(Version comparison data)
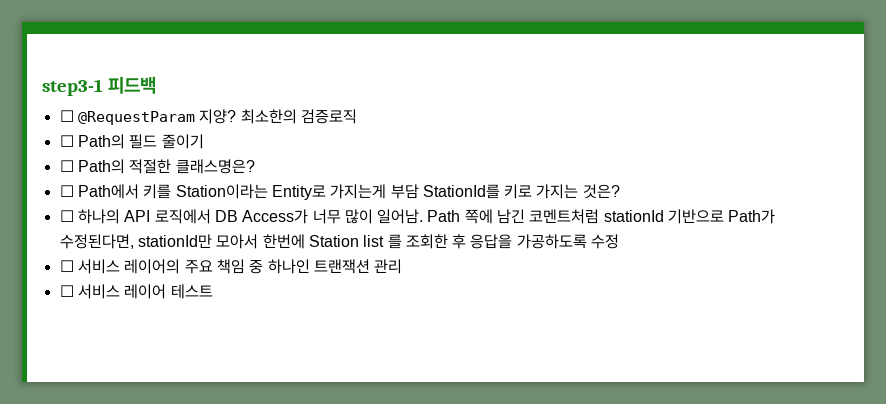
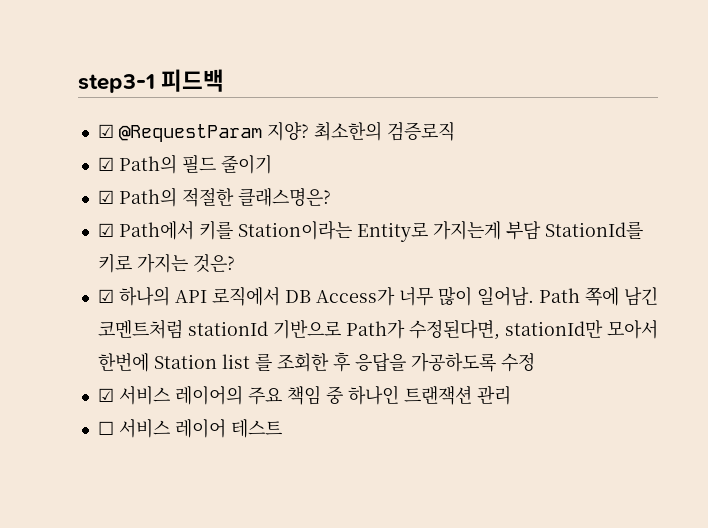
[59,110,74,122] ☐ -> [97,124,114,138] ☑
[59,135,74,147] ☐ -> [97,157,114,171] ☑
[59,160,74,172] ☐ -> [97,190,114,204] ☑
[59,185,74,197] ☐ -> [97,223,114,237] ☑
[59,210,74,222] ☐ -> [97,289,114,303] ☑
[59,260,74,272] ☐ -> [97,388,114,402] ☑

What is being asked:
All the records need to be printed again exactly as written, though without their pictures.

Completed task:
[59,110,74,122] ☐ -> [97,124,114,138] ☑
[59,135,74,147] ☐ -> [97,157,114,171] ☑
[59,160,74,172] ☐ -> [97,190,114,204] ☑
[59,185,74,197] ☐ -> [97,223,114,237] ☑
[59,210,74,222] ☐ -> [97,289,114,303] ☑
[59,260,74,272] ☐ -> [97,388,114,402] ☑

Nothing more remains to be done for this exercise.